Martin Prekop, Carnegie Mellon University
Former Dean of College of Fine Arts at Carnegie Mellon University, Martin Prekop is photographer, painter and sculptor whose work has been shown worldwide. His most recent exhibitions have included shows in Santiago, Chile; Las Vegas, Nevada; and Chicago, Illinois. His work appears in the permanent collections of the Museum of Contemporary Art, Chicago; University of Illinois, Evanston; the City of Chicago; the Art Institute of Chicago; Cranbrook Academy of Art Museum; Carnegie Mellon University, Pittsburgh, along with the corporate collections of Mellon Bank and The Gap Corporation.
As an arts administrator, Mr. Prekop has served as a consultant to the Fulbright Commission; the Museum of Fine Arts, Boston; the Interior Design Institute, Denver; and the US-China Arts Commission, Columbia University. Additionally, he has served Professor and Dean of the School of the Art Institute of Chicago; Visiting Artist at Carlisle University, England; and the Glasgow School of Art, Scotland; and President of the Board of Directors of the OxBow Summer School of Painting. He collaborates in exhibition with the Ghandi Group.
Rosamond Purcell
Pre-Conference Lecture Sponsored by Silver Eye and Carnegie Mellon
Knowing the World Through Pictures: The Photographs of Rosamond Purcell

Western Foundation of Vertebrate Zoology, 2007
Rosamond Purcell is an internationally recognized artist who has photographed for many years in natural history and anatomical collections. Her published works include three books with the late paleontologist and writer Stephen Jay Gould, and one with sleight-of-hand artist, Ricky Jay. Her book Owls Head (2003), a meditation on the nature of dissolution of objects, is also a biography of William Buckminster, owner of a scrap-metal and antiques yard in Maine. Bookworm (2006), a retrospective of her photography, includes collages based on writing and books in derelict condition.
Purcell’s installation called “Two Rooms” included displays of her collected ruined objects and constructions from her studio as well as a reconstruction of the Seventeenth-century museum of the Danish collector, Ole Worm, as based on a well-known engraving of that room. “Two Rooms” appeared at the Santa Monica Museum of Art, at Mount Holyoke College, Tufts University and Harvard University. Worm’s room, as re-constructed by Purcell, will now be permanently installed at the Geological Museum in Copenhagen, Denmark.

Cassowary Eggs
Western Foundation of Vertebrate Zoology, 2007
Currently Purcell has been commissioned by Harvard University to document the world-renowned collections at the Western Foundation for Vertebrate Zoology in Camarillo, California. A comprehensive book from this project, tentatively titled Egg and Nest, is scheduled for publication by Harvard University Press in Fall 2008. Silver Eye plans to present an exhibition of these incredibly detailed and fascinating studies in the winter of 2008. Our show, titled “Taking Chances” will reveal Purcell’s unparalleled attention to the patterns of eggshells, the strategy of weaving and nest building, and the texture of plumage. It will include approximately sixty exhibition quality, archival Iris inkjet prints.
A presentation called Knowing the World Through Pictures: The Photographs of Rosamond Purcell will be at Carnegie Mellon University on Friday, November 7th at 4:30 p.m. This is being sponsored by the Pittsburgh Medieval Consortium and is scheduled to coincide with the Society for Photographic Education Regional Conference hosted by Carnegie Mellon University that weekend.

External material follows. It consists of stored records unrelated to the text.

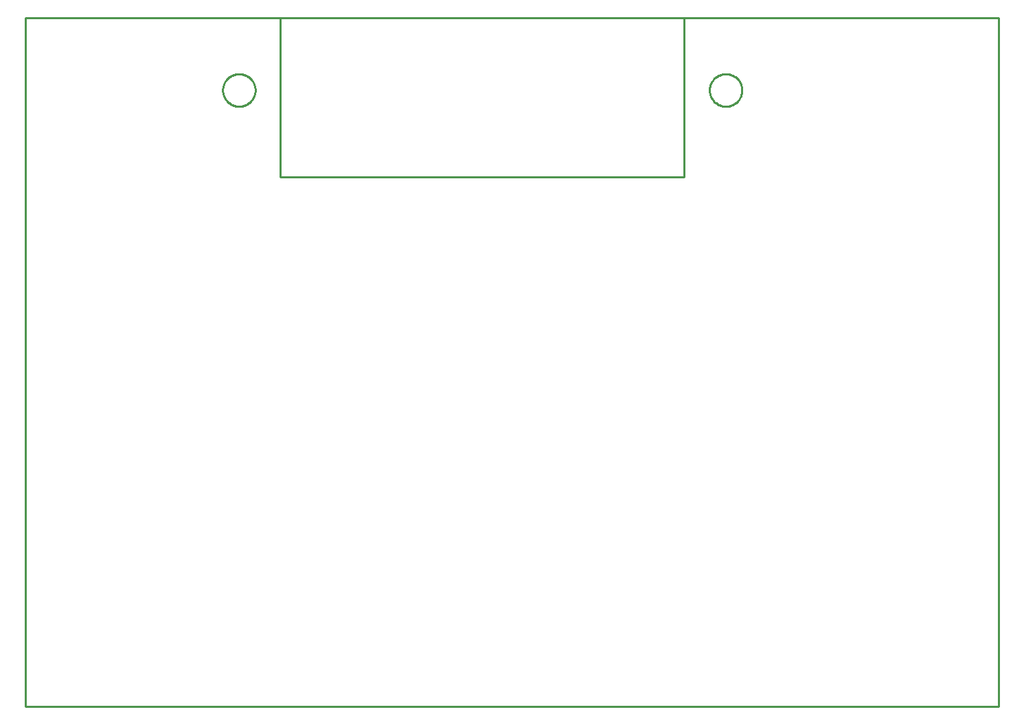
<source format=gbr>
G04 EAGLE Gerber RS-274X export*
G75*
%MOMM*%
%FSLAX34Y34*%
%LPD*%
%IN*%
%IPPOS*%
%AMOC8*
5,1,8,0,0,1.08239X$1,22.5*%
G01*
%ADD10C,0.254000*%


D10*
X0Y0D02*
X1200000Y0D01*
X1200000Y850000D01*
X0Y850000D01*
X0Y0D01*
X314325Y654050D02*
X812165Y654050D01*
X812165Y850000D01*
X314325Y850000D01*
X314325Y654050D01*
X283325Y760446D02*
X283252Y759239D01*
X283106Y758039D01*
X282888Y756850D01*
X282599Y755677D01*
X282240Y754523D01*
X281811Y753393D01*
X281315Y752291D01*
X280753Y751220D01*
X280128Y750186D01*
X279441Y749191D01*
X278696Y748240D01*
X277894Y747335D01*
X277040Y746481D01*
X276135Y745679D01*
X275184Y744934D01*
X274189Y744247D01*
X273155Y743622D01*
X272084Y743060D01*
X270982Y742564D01*
X269852Y742135D01*
X268698Y741776D01*
X267525Y741487D01*
X266336Y741269D01*
X265136Y741123D01*
X263929Y741050D01*
X262721Y741050D01*
X261514Y741123D01*
X260314Y741269D01*
X259125Y741487D01*
X257952Y741776D01*
X256798Y742135D01*
X255668Y742564D01*
X254566Y743060D01*
X253495Y743622D01*
X252461Y744247D01*
X251466Y744934D01*
X250515Y745679D01*
X249610Y746481D01*
X248756Y747335D01*
X247954Y748240D01*
X247209Y749191D01*
X246522Y750186D01*
X245897Y751220D01*
X245335Y752291D01*
X244839Y753393D01*
X244410Y754523D01*
X244051Y755677D01*
X243762Y756850D01*
X243544Y758039D01*
X243398Y759239D01*
X243325Y760446D01*
X243325Y761654D01*
X243398Y762861D01*
X243544Y764061D01*
X243762Y765250D01*
X244051Y766423D01*
X244410Y767577D01*
X244839Y768707D01*
X245335Y769809D01*
X245897Y770880D01*
X246522Y771914D01*
X247209Y772909D01*
X247954Y773860D01*
X248756Y774765D01*
X249610Y775619D01*
X250515Y776421D01*
X251466Y777166D01*
X252461Y777853D01*
X253495Y778478D01*
X254566Y779040D01*
X255668Y779536D01*
X256798Y779965D01*
X257952Y780324D01*
X259125Y780613D01*
X260314Y780831D01*
X261514Y780977D01*
X262721Y781050D01*
X263929Y781050D01*
X265136Y780977D01*
X266336Y780831D01*
X267525Y780613D01*
X268698Y780324D01*
X269852Y779965D01*
X270982Y779536D01*
X272084Y779040D01*
X273155Y778478D01*
X274189Y777853D01*
X275184Y777166D01*
X276135Y776421D01*
X277040Y775619D01*
X277894Y774765D01*
X278696Y773860D01*
X279441Y772909D01*
X280128Y771914D01*
X280753Y770880D01*
X281315Y769809D01*
X281811Y768707D01*
X282240Y767577D01*
X282599Y766423D01*
X282888Y765250D01*
X283106Y764061D01*
X283252Y762861D01*
X283325Y761654D01*
X283325Y760446D01*
X883325Y760446D02*
X883252Y759239D01*
X883106Y758039D01*
X882888Y756850D01*
X882599Y755677D01*
X882240Y754523D01*
X881811Y753393D01*
X881315Y752291D01*
X880753Y751220D01*
X880128Y750186D01*
X879441Y749191D01*
X878696Y748240D01*
X877894Y747335D01*
X877040Y746481D01*
X876135Y745679D01*
X875184Y744934D01*
X874189Y744247D01*
X873155Y743622D01*
X872084Y743060D01*
X870982Y742564D01*
X869852Y742135D01*
X868698Y741776D01*
X867525Y741487D01*
X866336Y741269D01*
X865136Y741123D01*
X863929Y741050D01*
X862721Y741050D01*
X861514Y741123D01*
X860314Y741269D01*
X859125Y741487D01*
X857952Y741776D01*
X856798Y742135D01*
X855668Y742564D01*
X854566Y743060D01*
X853495Y743622D01*
X852461Y744247D01*
X851466Y744934D01*
X850515Y745679D01*
X849610Y746481D01*
X848756Y747335D01*
X847954Y748240D01*
X847209Y749191D01*
X846522Y750186D01*
X845897Y751220D01*
X845335Y752291D01*
X844839Y753393D01*
X844410Y754523D01*
X844051Y755677D01*
X843762Y756850D01*
X843544Y758039D01*
X843398Y759239D01*
X843325Y760446D01*
X843325Y761654D01*
X843398Y762861D01*
X843544Y764061D01*
X843762Y765250D01*
X844051Y766423D01*
X844410Y767577D01*
X844839Y768707D01*
X845335Y769809D01*
X845897Y770880D01*
X846522Y771914D01*
X847209Y772909D01*
X847954Y773860D01*
X848756Y774765D01*
X849610Y775619D01*
X850515Y776421D01*
X851466Y777166D01*
X852461Y777853D01*
X853495Y778478D01*
X854566Y779040D01*
X855668Y779536D01*
X856798Y779965D01*
X857952Y780324D01*
X859125Y780613D01*
X860314Y780831D01*
X861514Y780977D01*
X862721Y781050D01*
X863929Y781050D01*
X865136Y780977D01*
X866336Y780831D01*
X867525Y780613D01*
X868698Y780324D01*
X869852Y779965D01*
X870982Y779536D01*
X872084Y779040D01*
X873155Y778478D01*
X874189Y777853D01*
X875184Y777166D01*
X876135Y776421D01*
X877040Y775619D01*
X877894Y774765D01*
X878696Y773860D01*
X879441Y772909D01*
X880128Y771914D01*
X880753Y770880D01*
X881315Y769809D01*
X881811Y768707D01*
X882240Y767577D01*
X882599Y766423D01*
X882888Y765250D01*
X883106Y764061D01*
X883252Y762861D01*
X883325Y761654D01*
X883325Y760446D01*
M02*

</source>
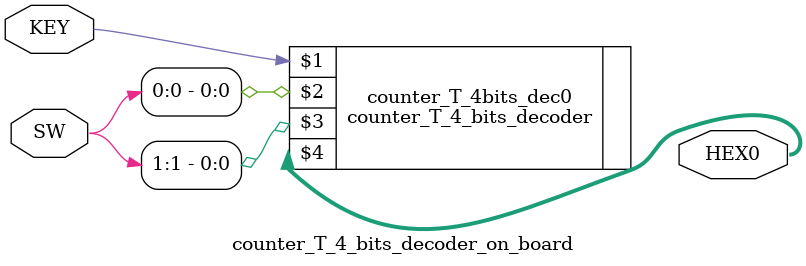
<source format=v>
module counter_T_4_bits_decoder_on_board(input [0:0] KEY,
													  input [1:0] SW, 
													  output [0:6] HEX0);
													  
	counter_T_4_bits_decoder counter_T_4bits_dec0(KEY[0], SW[0], SW[1], HEX0[0:6]);

endmodule

</source>
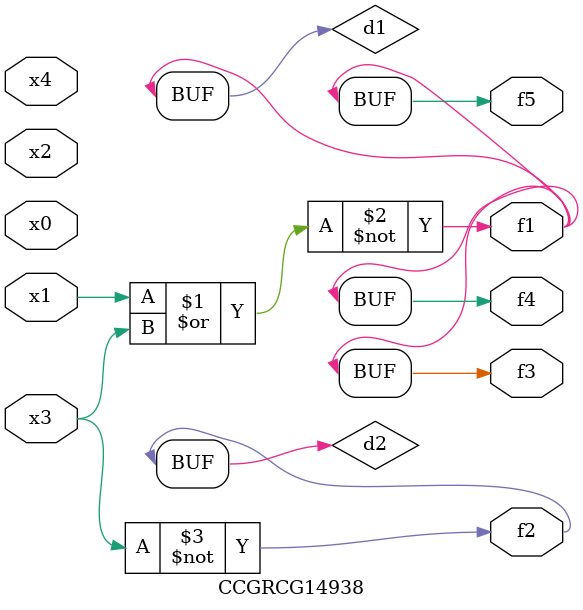
<source format=v>
module CCGRCG14938(
	input x0, x1, x2, x3, x4,
	output f1, f2, f3, f4, f5
);

	wire d1, d2;

	nor (d1, x1, x3);
	not (d2, x3);
	assign f1 = d1;
	assign f2 = d2;
	assign f3 = d1;
	assign f4 = d1;
	assign f5 = d1;
endmodule

</source>
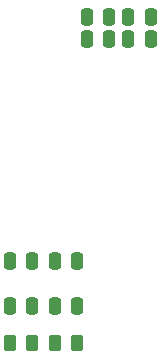
<source format=gbp>
G04 #@! TF.GenerationSoftware,KiCad,Pcbnew,6.0.8-f2edbf62ab~116~ubuntu22.04.1*
G04 #@! TF.CreationDate,2022-10-13T10:44:28+02:00*
G04 #@! TF.ProjectId,Floppy emulator with OSD,466c6f70-7079-4206-956d-756c61746f72,0.2*
G04 #@! TF.SameCoordinates,Original*
G04 #@! TF.FileFunction,Paste,Bot*
G04 #@! TF.FilePolarity,Positive*
%FSLAX46Y46*%
G04 Gerber Fmt 4.6, Leading zero omitted, Abs format (unit mm)*
G04 Created by KiCad (PCBNEW 6.0.8-f2edbf62ab~116~ubuntu22.04.1) date 2022-10-13 10:44:28*
%MOMM*%
%LPD*%
G01*
G04 APERTURE LIST*
G04 Aperture macros list*
%AMRoundRect*
0 Rectangle with rounded corners*
0 $1 Rounding radius*
0 $2 $3 $4 $5 $6 $7 $8 $9 X,Y pos of 4 corners*
0 Add a 4 corners polygon primitive as box body*
4,1,4,$2,$3,$4,$5,$6,$7,$8,$9,$2,$3,0*
0 Add four circle primitives for the rounded corners*
1,1,$1+$1,$2,$3*
1,1,$1+$1,$4,$5*
1,1,$1+$1,$6,$7*
1,1,$1+$1,$8,$9*
0 Add four rect primitives between the rounded corners*
20,1,$1+$1,$2,$3,$4,$5,0*
20,1,$1+$1,$4,$5,$6,$7,0*
20,1,$1+$1,$6,$7,$8,$9,0*
20,1,$1+$1,$8,$9,$2,$3,0*%
G04 Aperture macros list end*
%ADD10RoundRect,0.250000X-0.250000X-0.475000X0.250000X-0.475000X0.250000X0.475000X-0.250000X0.475000X0*%
%ADD11RoundRect,0.250000X0.250000X0.475000X-0.250000X0.475000X-0.250000X-0.475000X0.250000X-0.475000X0*%
%ADD12RoundRect,0.250000X-0.262500X-0.450000X0.262500X-0.450000X0.262500X0.450000X-0.262500X0.450000X0*%
%ADD13RoundRect,0.250000X0.262500X0.450000X-0.262500X0.450000X-0.262500X-0.450000X0.262500X-0.450000X0*%
G04 APERTURE END LIST*
D10*
X113985000Y-142240000D03*
X115885000Y-142240000D03*
D11*
X119695000Y-142240000D03*
X117795000Y-142240000D03*
X119695000Y-138430000D03*
X117795000Y-138430000D03*
D10*
X113985000Y-138430000D03*
X115885000Y-138430000D03*
X120510500Y-117792500D03*
X122410500Y-117792500D03*
D11*
X125918000Y-117792500D03*
X124018000Y-117792500D03*
X125918000Y-119697500D03*
X124018000Y-119697500D03*
D10*
X120510500Y-119697500D03*
X122410500Y-119697500D03*
D12*
X117832500Y-145415000D03*
X119657500Y-145415000D03*
D13*
X115847500Y-145415000D03*
X114022500Y-145415000D03*
M02*

</source>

Chris Borkowski: Inside/Outside the White Walls: Curating New/Digital Media
Chris Borkowski is a media maker from Buffalo, NY that is now living and working in New York City. He has worked professionally as video editor, network administrator, media arts center Technical Director, and University instructor in digital arts. He is a co-founder of the video art portal Perpetual Art Machine [PAM]. He has shown work internationally at various galleries and media festivals and has also performed a number of real-time audio and video pieces.
He like sunsets and long walks in the park, the shape of pixels, social climbers, hackers, misfits and charlatans. His favorite colors are RGB and finds name dropping and writing his own bio the biggest turn off.

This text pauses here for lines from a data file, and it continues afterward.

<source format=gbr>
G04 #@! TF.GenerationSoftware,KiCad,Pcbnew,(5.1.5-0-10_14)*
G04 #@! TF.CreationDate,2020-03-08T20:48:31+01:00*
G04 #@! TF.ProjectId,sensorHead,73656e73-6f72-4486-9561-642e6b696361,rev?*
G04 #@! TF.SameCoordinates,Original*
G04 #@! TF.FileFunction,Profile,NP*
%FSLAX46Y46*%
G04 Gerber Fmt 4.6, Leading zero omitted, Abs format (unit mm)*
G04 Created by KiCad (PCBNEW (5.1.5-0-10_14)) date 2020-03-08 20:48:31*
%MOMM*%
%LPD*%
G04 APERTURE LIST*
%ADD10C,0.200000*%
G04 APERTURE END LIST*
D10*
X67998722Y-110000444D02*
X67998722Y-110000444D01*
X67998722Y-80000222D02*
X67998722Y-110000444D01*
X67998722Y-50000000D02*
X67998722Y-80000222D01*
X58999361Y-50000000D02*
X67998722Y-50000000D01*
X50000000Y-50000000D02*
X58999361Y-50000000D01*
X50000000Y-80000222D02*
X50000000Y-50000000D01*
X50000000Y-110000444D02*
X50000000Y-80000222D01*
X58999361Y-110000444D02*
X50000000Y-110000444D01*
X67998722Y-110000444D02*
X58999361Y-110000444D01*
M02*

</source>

Amanda McDonald Crowley brings to Eyebeam a substantial and international background in media arts. She moved to New York in October 2005, relocating from her native Australia where she had been based while working nationally and throughout Europe and Asia as an arts producer, facilitator, researcher and curator. She served as the Executive Producer of the 2004 International Symposium of Electronic Art (ISEA2004), developing the event from concept to major conferences, exhibitions, performances, concerts and site specific installations on a ferry in the Baltic Sea and locations in Estonia and Finland.
In 2002–03 she was an arts worker in residency at Sarai: the New Media Initiative in Delhi, India and was Associate Director for Adelaide Festival 2002. From 1995 to 2000 McDonald Crowley was Director of the Australian Network for Art and Technology (ANAT), an organization with a national brief to foster links between the arts, sciences and new technology.
Thomas Sokolowski assumed his position as Director for The Andy Warhol Museum, one of the four Carnegie Museums of Pittsburgh, on May 1, 1996. Mr. Sokolowski previously served as Director for New York University’s Grey Art Gallery & Study Center since 1984.
Under Mr. Sokolowski’s direction, Grey Art Gallery mounted 15 exhibitions and site-specific installations annually, including the nationally and internationally acclaimed touring exhibitions Against Nature: Japanese Art in the Eighties and Success is a Job in New York...: The Early Art and Business of Andy Warhol, which was shown in Paris, London, Turin, Philadelphia, Newport Beach and Pittsburgh’s Carnegie Museum of Art. That exhibition marked the first time Warhol had a one-person show in Pittsburgh, and the Carnegie Museum of Art showed its early support by co-sponsoring publication of the catalogue.
Mr. Sokolowski served as chief curator for the Chrysler Art Museum (1982–1984), and as curator of European Painting and Sculpture (1981–1982). He has taught for New York University (1989–1992); Old Dominion University (1982–1984); the University of British Columbia (1980–1981); the University of Minnesota (1979); and Kent State University (1979).
Mr. Sokolowski earned his master’s degree and did doctoral work in art history with an emphasis on late 17th- and early 18th-century Italian art at New York University’s Institute of Fine Arts. A native of Chicago, Illinois, Mr. Sokolowski received his bachelor's degree from the University of Chicago.
He currently has been Vice President of the board of the Penny McCall Foundation and Board member for Pittsburgh AIDS Task Force. He has served on the Boards of the MacDowell Colony, Visual AIDS, Artist & Homeless Collaborative and Dance Alloy. Mr. Sokolowski has also served on the editorial board of the publication Art + Text, and F/X Television’s arts correspondent.
Mark Cooley is an interdisciplinary artist interested in exploring the intersections of art, activism, popular culture and institutional critique in a variety of contexts. Subjects of particular interest are U.S. foreign policy, the fine art culture industry and the political economy of new technologies. Mark’s work has been featured internationally in online and offline venues such as Exit Art, NY, Rhizome.org, Furtherield.org, the World Social Forum, MediaLabMadrid, and many other international venues.
Mark is currently a professor in the Department of Art and Visual Technology at George Mason University in the suburbs of Washington D.C.